Text for analysis
════
# aspiring



## 82riceballs

Is there a term for "aspiring" in Chinese? We usually use it to describe people who dream to do something: "aspiring writer/actress/entrepreneur" = someone whose dream/goal is to become a writer/actress/entrepreneur. 

From a post that criticizes this kind of wording:
"I'm an Actor. Professionally. I even did extra & got the degree & everything. So please Fam/Friends, don't call me an 'aspiring actress'. This career isn't only legitimised by fame. After you pass the bar, I call you a lawyer. You're not just 'aspiring' until you become partner."

Is there a similar expression in Chinese?


----------



## SimonTsai

'aspiring' may be close to 'ambitious'.

aspiring writer: 有野心的作家, 野心勃勃的文字創作者, or 以登上文壇巔峰為志者.

By the way, is it real that describing someone as 'aspiring' would cause offence?


----------



## Ghabi

82riceballs said:


> Is there a term for "aspiring" in Chinese?


One of those troublesome words. You have to rephrase it somehow, 別說我"夢想當上演員", 別說我"一心成為演員" etc.


----------



## raymondaliasapollyon

SimonTsai said:


> 'aspiring' may be close to 'ambitious'.
> 
> aspiring writer: 有野心的作家, 野心勃勃的文字創作者, or 以登上文壇巔峰為志者.


I'd think "以登上文壇巔峰為志者" is an overtranslation. An aspiring writer is simply a person who wants to start a career in writing, perhaps by having a novel published. He or she does not necessarily want to reach the top in the said field.
════
Study material
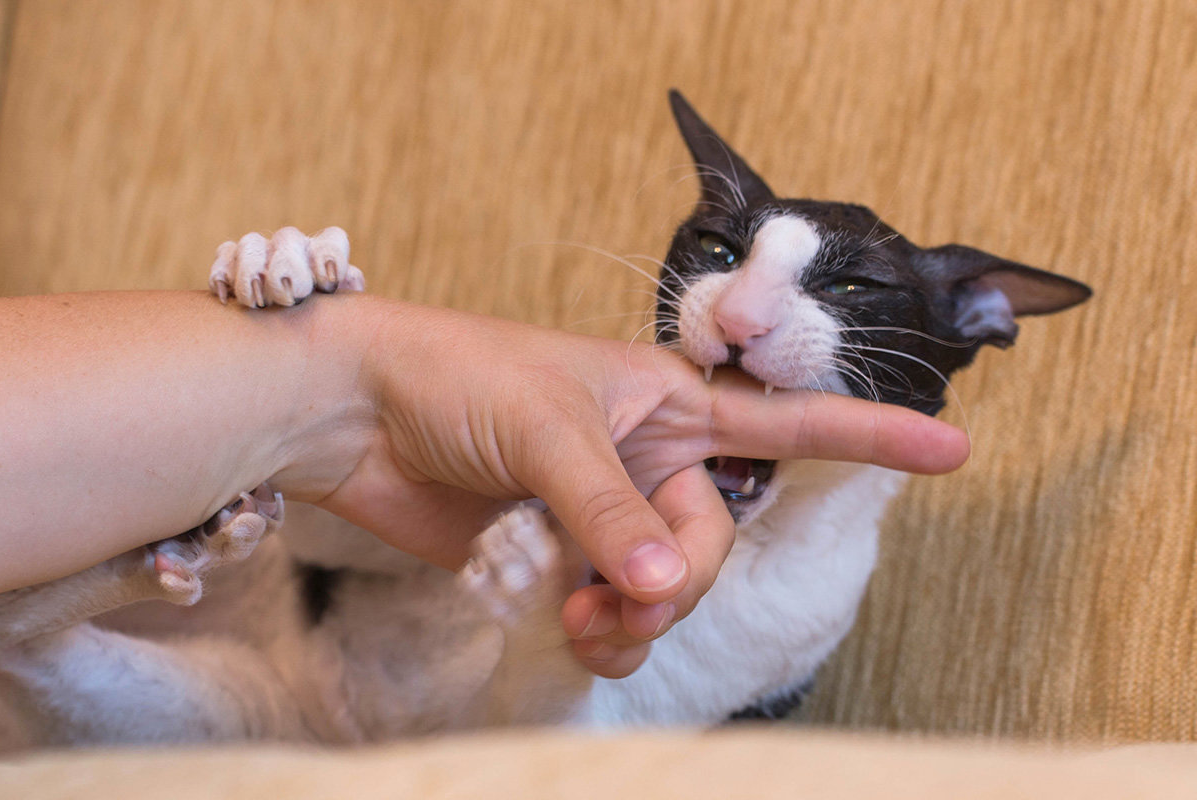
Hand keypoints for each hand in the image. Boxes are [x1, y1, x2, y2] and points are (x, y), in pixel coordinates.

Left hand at [311, 296, 969, 675]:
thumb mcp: (548, 432)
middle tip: (612, 595)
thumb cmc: (454, 377)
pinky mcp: (556, 551)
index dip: (875, 434)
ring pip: (664, 585)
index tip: (955, 449)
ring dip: (635, 618)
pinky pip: (609, 608)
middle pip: (710, 539)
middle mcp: (648, 453)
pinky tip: (563, 621)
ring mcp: (603, 507)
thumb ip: (613, 513)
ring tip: (580, 620)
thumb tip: (667, 588)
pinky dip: (598, 629)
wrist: (353, 411)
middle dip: (676, 580)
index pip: (789, 418)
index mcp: (666, 397)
════
What to do
1. In the forum thread about translating "aspiring" into Chinese, which English word does SimonTsai say "aspiring" may be close to?
2. Write out a passage from the forum thread about translating "aspiring" into Chinese. Begin at the words "From a post" and stop after "expression in Chinese?".
3. Extend the forum thread about translating "aspiring" into Chinese by adding more text after its final post.

Responses by item number
1. "Ambitious"

2.
From a post that criticizes this kind of wording:
"I'm an Actor. Professionally. I even did extra & got the degree & everything. So please Fam/Friends, don't call me an 'aspiring actress'. This career isn't only legitimised by fame. After you pass the bar, I call you a lawyer. You're not just 'aspiring' until you become partner."

Is there a similar expression in Chinese?

3.
Btw, 82riceballs is saying "aspiring actor" is not an appropriate designation for someone who is already an actor; it is used to describe someone who is not an actor yet but wants to become one.


82riceballs said:


> Is there a term for "aspiring" in Chinese? We usually use it to describe people who dream to do something: "aspiring writer/actress/entrepreneur" = someone whose dream/goal is to become a writer/actress/entrepreneur


Try 有志成為 X 者, where X could stand for 作家, 演員, etc.

Alternatively, you could use 有志X者,  where X stands for a verb phrase such as 從商.
A note is in order, though.  ......者 may sound a bit stilted. You could use ......的人 instead. E.g. 有志從商的人.


----------



## SimonTsai

raymondaliasapollyon said:


> I'd think "以登上文壇巔峰為志者" is an over-translation.


I agree, and I am sorry for that.


raymondaliasapollyon said:


> An aspiring writer is simply a person who wants to start a career in writing.


I would doubt. To me, if you are an aspiring writer, you are an inconspicuous writer whose ambition is to achieve heights. (definition)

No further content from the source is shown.